At the recent Caribbean Summit of Political and Business Leaders on Necker Island, attendees vowed to better protect the region’s coasts and oceans. We welcome this promise, and hope that meaningful action will follow.

Significantly, attendees acknowledged that conserving the region’s marine environment will take the collaboration of governments and the private sector. Their pledge to establish a regional framework to work toward that goal was laudable, even though specifics were lacking.

However, in the VI, as in most of the other nations represented at the summit, proper marine management will require sustained effort and political will that hitherto has been lacking.

Currently, the situation here is dire. Shorelines and other marine ecosystems are increasingly endangered by pollution, irresponsible development, reckless boating practices, overfishing and other threats. One indicator of these challenges’ magnitude is the annual assessment carried out by the non-profit Association of Reef Keepers: Each year, the group records steady degradation of the territory’s coral reefs.

This is not to say that no progress has been made in recent years. One positive step is The Nature Conservancy’s Caribbean Challenge Initiative.

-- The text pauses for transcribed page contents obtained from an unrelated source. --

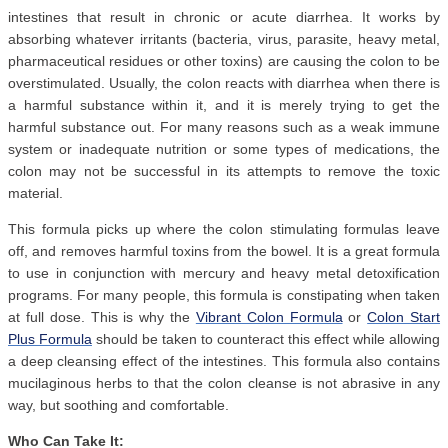
intestines that result in chronic or acute diarrhea. It works by
absorbing whatever irritants (bacteria, virus, parasite, heavy metal,
pharmaceutical residues or other toxins) are causing the colon to be
overstimulated. Usually, the colon reacts with diarrhea when there is
a harmful substance within it, and it is merely trying to get the
harmful substance out. For many reasons such as a weak immune
system or inadequate nutrition or some types of medications, the
colon may not be successful in its attempts to remove the toxic
material.
This formula picks up where the colon stimulating formulas leave
off, and removes harmful toxins from the bowel. It is a great formula
to use in conjunction with mercury and heavy metal detoxification
programs. For many people, this formula is constipating when taken
at full dose. This is why the
Vibrant Colon Formula
or
Colon Start
Plus Formula
should be taken to counteract this effect while allowing
a deep cleansing effect of the intestines. This formula also contains
mucilaginous herbs to that the colon cleanse is not abrasive in any
way, but soothing and comfortable.
Who Can Take It:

The programme, which spawned the Necker meeting, aims to set aside 20 percent of the region’s coastal habitat for conservation by 2020.

And in the VI, the National Parks Trust in 2007 published a 10-year Protected Areas System Plan, which lists about 50 protected zones, including several marine parks.

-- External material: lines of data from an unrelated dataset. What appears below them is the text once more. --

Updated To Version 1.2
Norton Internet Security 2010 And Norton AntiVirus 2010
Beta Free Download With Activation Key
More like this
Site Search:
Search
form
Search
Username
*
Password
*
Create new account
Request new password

Unfortunately, though, such safeguards are not always effective. Too often, the laws designed to protect the VI environment are selectively enforced or ignored entirely. This must change.

Additionally, new legislation is urgently needed, as indicated by the Law Reform Commission in 2008. The cornerstone of the LRC recommendations that year was an environmental management bill that would establish a trust responsible for managing the territory’s natural resources.

Starting the same year, government’s annual Speeches from the Throne regularly promised such a law, but it never came, and the promise was dropped last year with no explanation.

This legislation should be among the government’s top priorities, together with amendments to the 2004 Physical Planning Act to strengthen the rules for environmental impact assessments, among other measures.

Meanwhile, the VI government and private sector should continue to work together to foster ever closer regional and community collaboration.

With 10 per cent of the world’s coral reefs, the Caribbean is home to about 1,400 species of fish and marine mammals. Truly, then, the effort to preserve the marine environment is a global battle. This territory is on the front lines.